Fig. 1: Genome-wide CRISPR knockout screen identifies UHRF1 as a host restriction factor for HCoV-229E infection.

A. Identification of host restriction genes from the CRISPR knockout screen. The A549 cell library containing genome-wide CRISPR knockout sgRNAs were infected with HCoV-229E-mGreen (MOI 0.5, 24 h). Infected reporter-positive cells were sorted for genomic DNA extraction and subsequent sgRNA sequence analysis. Genes were analyzed using MAGeCK software and ranked based on -log10 (MAGeCK score) and P-values. The algorithm employs one-sided test to identify genes under positive selection, and P-values were adjusted for multiple testing using the Benjamini-Hochberg method. B Validation of the 12 top-ranked genes, with a cutoff of false discovery rate (FDR) < 0.05. A549 cells were edited with two independent sgRNAs per gene.

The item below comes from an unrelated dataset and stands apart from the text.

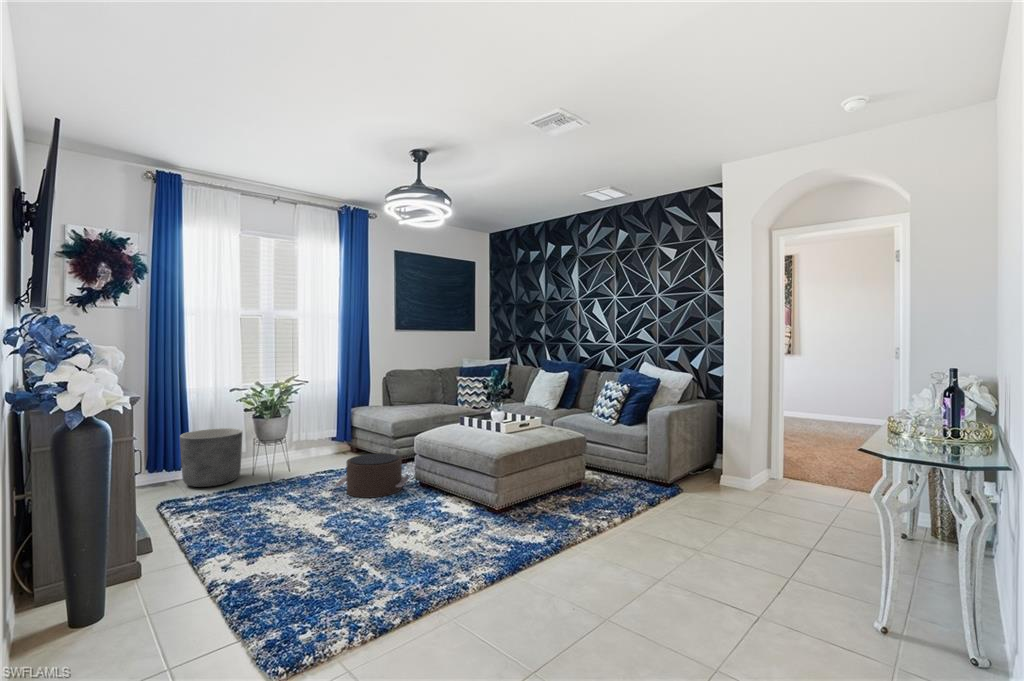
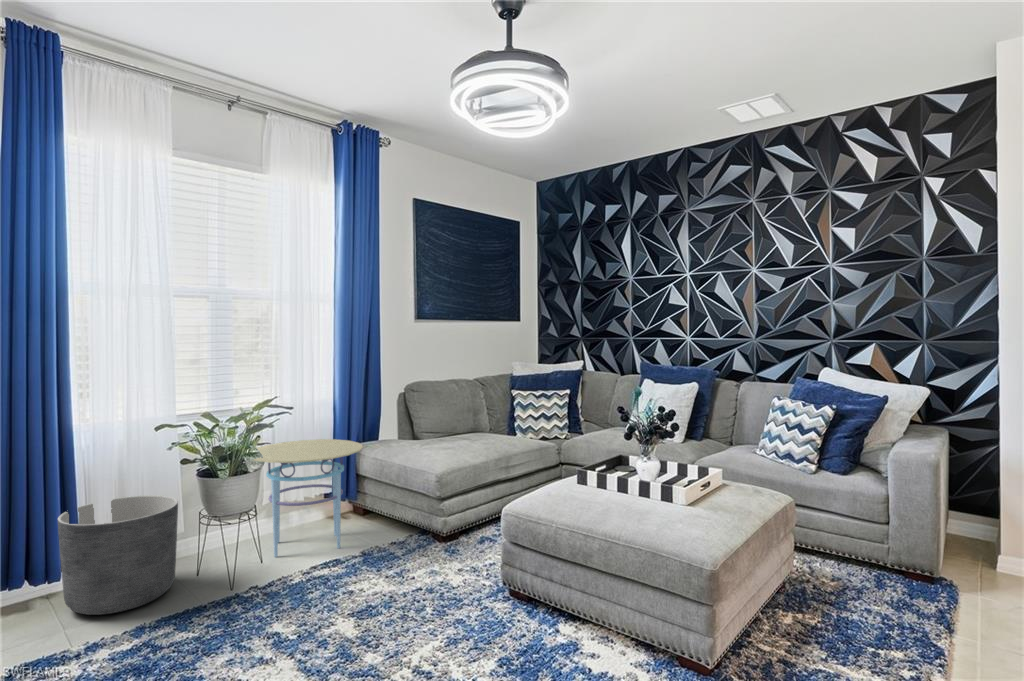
side table: none [282,402,351,468] -> present [254,439,363,557]
pouf: present [335,453,408,498] -> none [364,538,495,635]

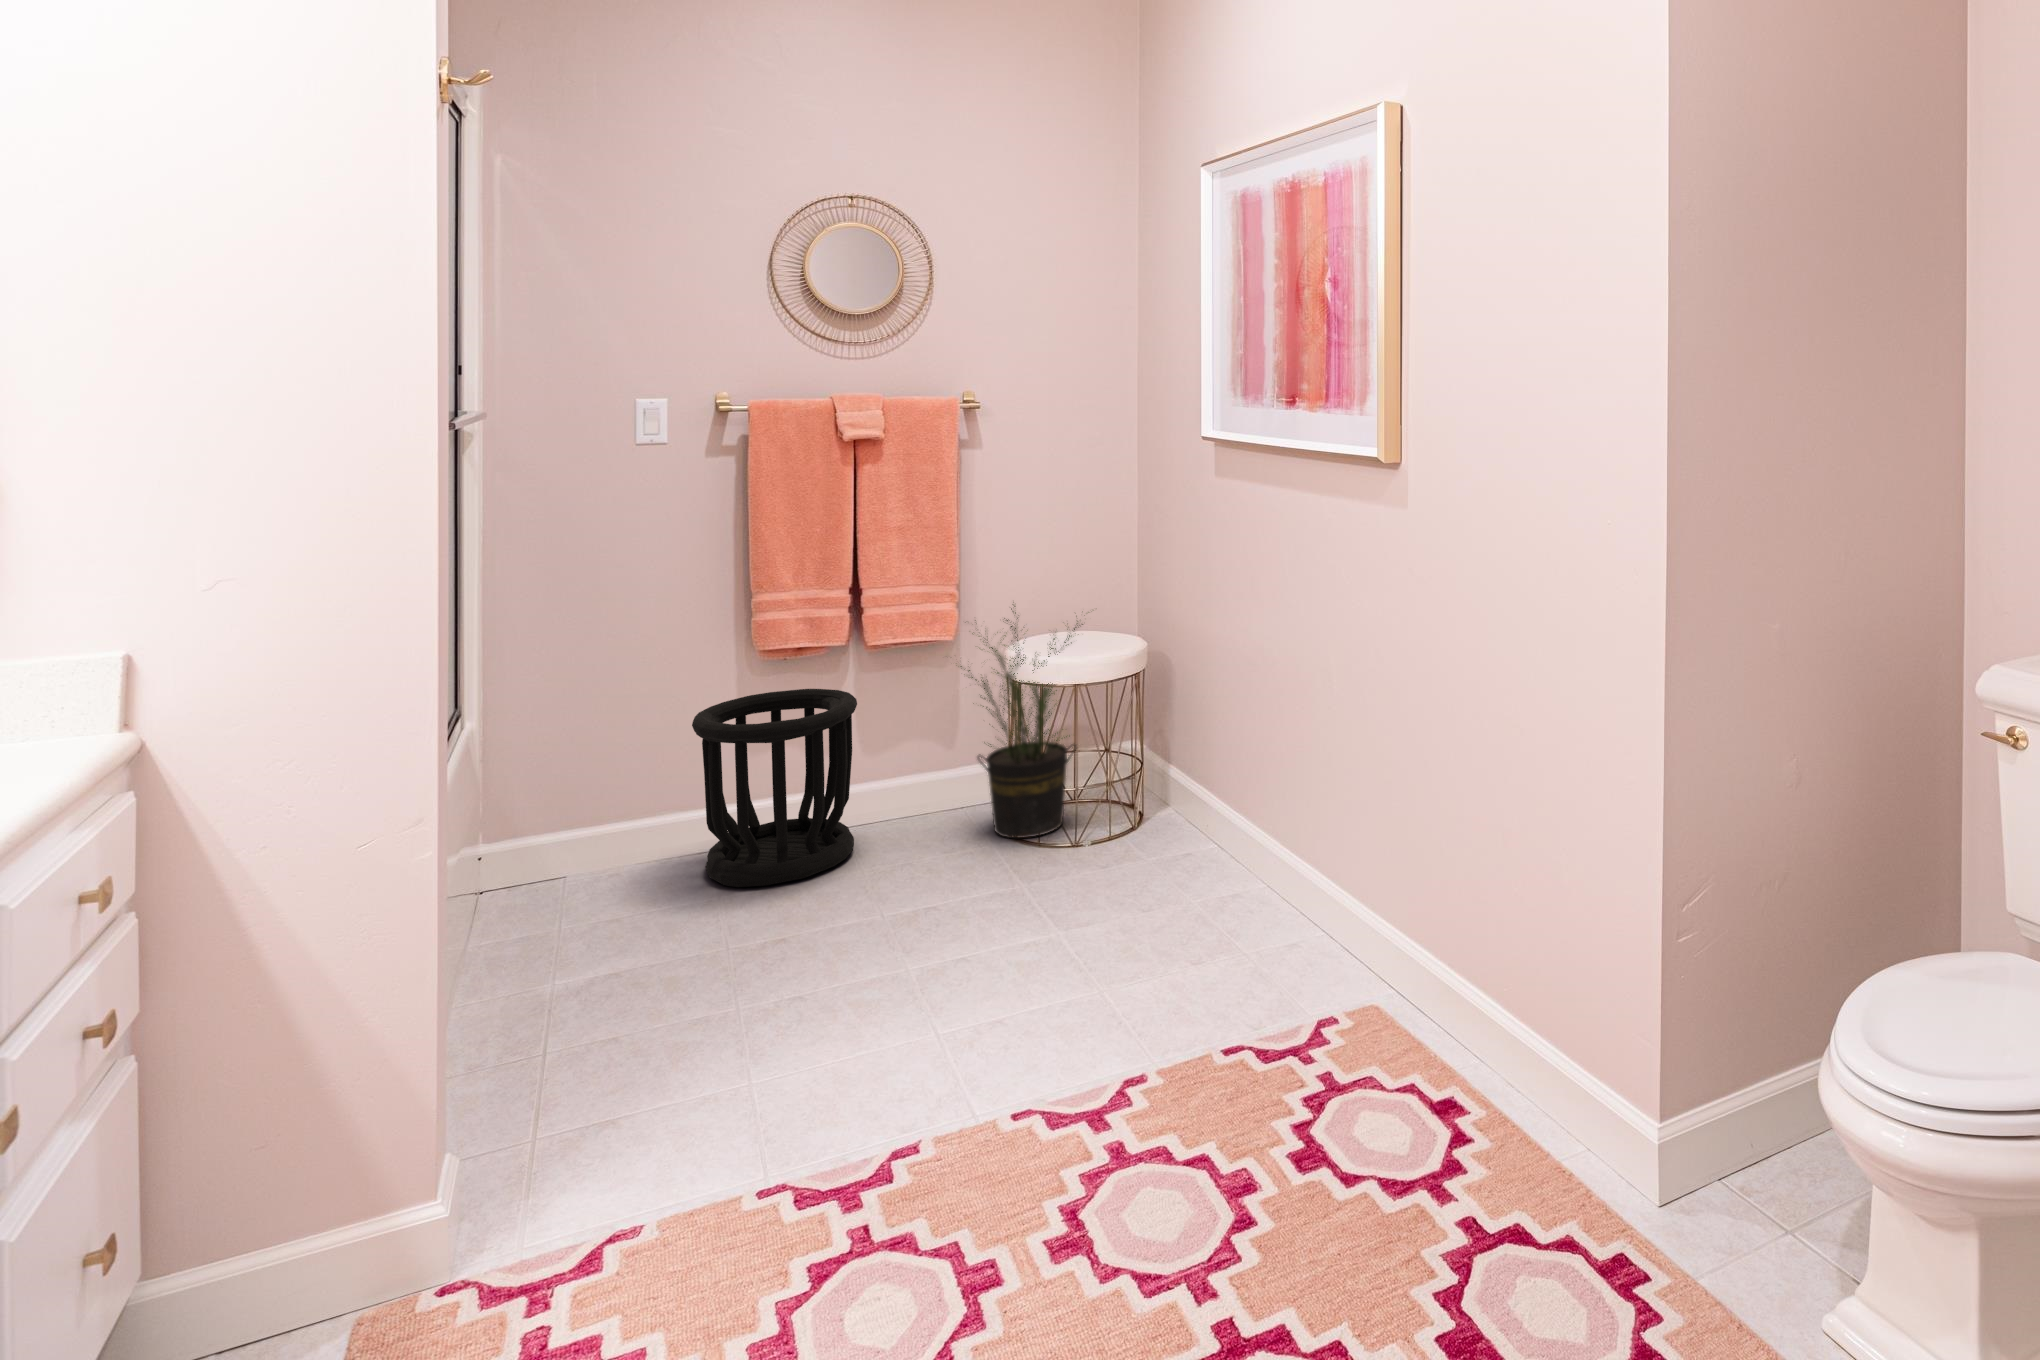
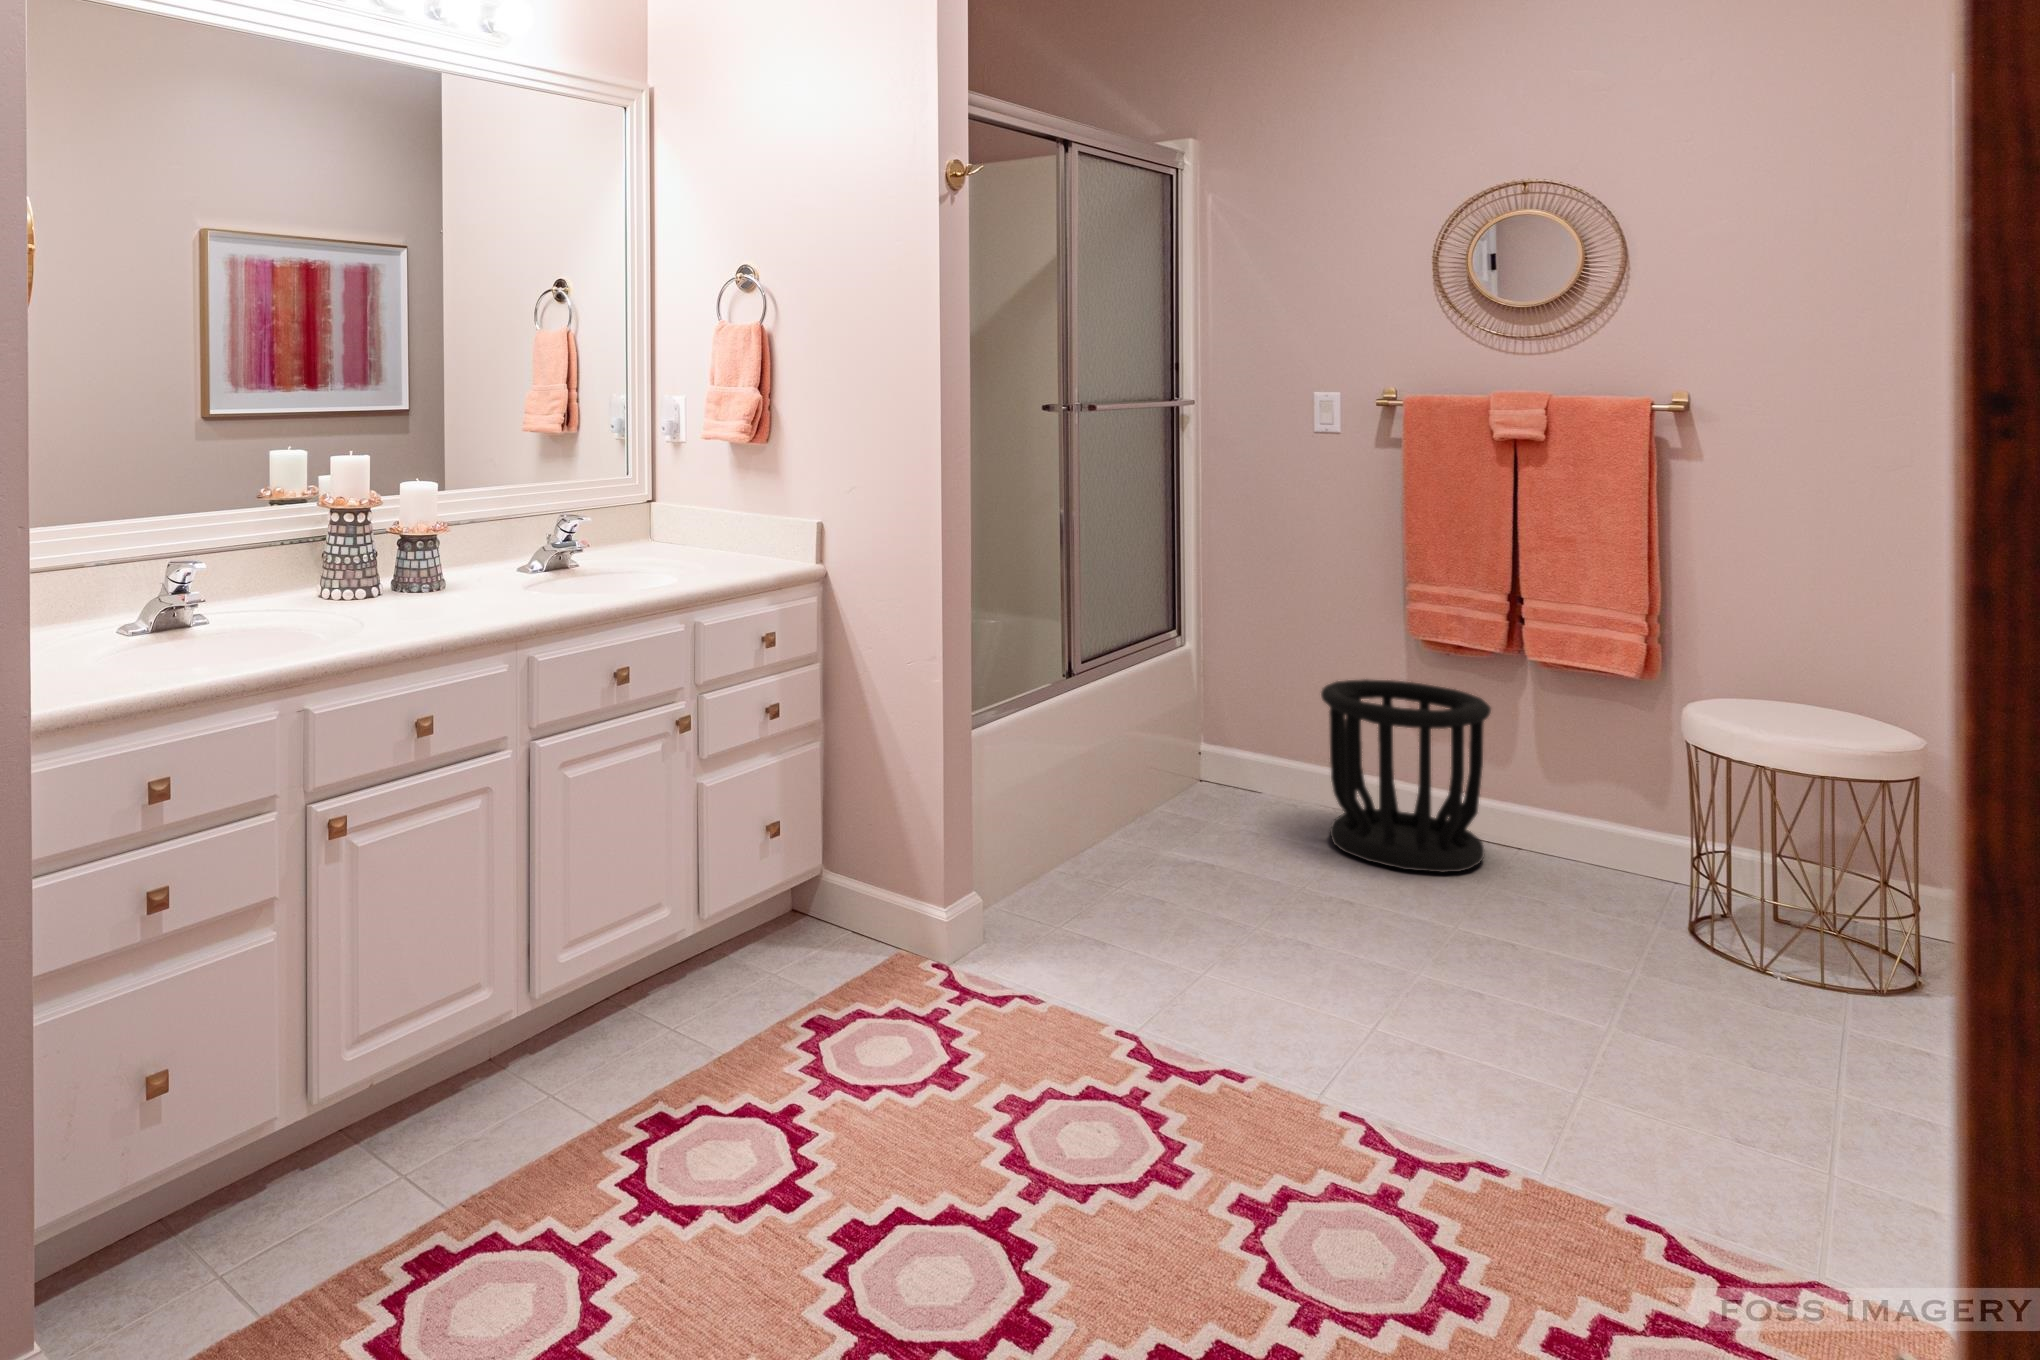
potted plant: present [960,602,1089,838] -> none [1597,647,1812,947]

Following infection with HCoV-229E (MOI 0.5, 24 h), infection efficiency was quantified by flow cytometry for the percentage of nucleocapsid (N)-positive cells. C Representative images of control and UHRF1-knockout A549 cells infected with HCoV-229E (MOI 0.5, 24 h), and analyzed by Operetta high-content imaging from three independent experiments. Scale bar, 100 μm. D Cell viability of control and gene-knockout A549 cells was assessed 48 h after seeding. E Overexpression of human UHRF1 inhibits HCoV-229E infection. HeLa cells overexpressing UHRF1 were infected with HCoV-229E (MOI 0.5, 24 h). Virus infection efficiency was determined by flow cytometry. F Trans-complementation of UHRF1 in knockout cells inhibits HCoV-229E infection. A549 cells with or without exogenous UHRF1 expression were edited with sgRNA targeting endogenous UHRF1, and infected with HCoV-229E (MOI 0.5, 24 h). Error bars represent standard deviations from three independent experiments (n = 3), and each performed in duplicate. Two-way ANOVA with Sidak’s test (B, F); unpaired, two-sided t-test (D, E); mean ± s.d.; *P < 0.05; ***P < 0.001; ****P < 0.0001; ns not significant.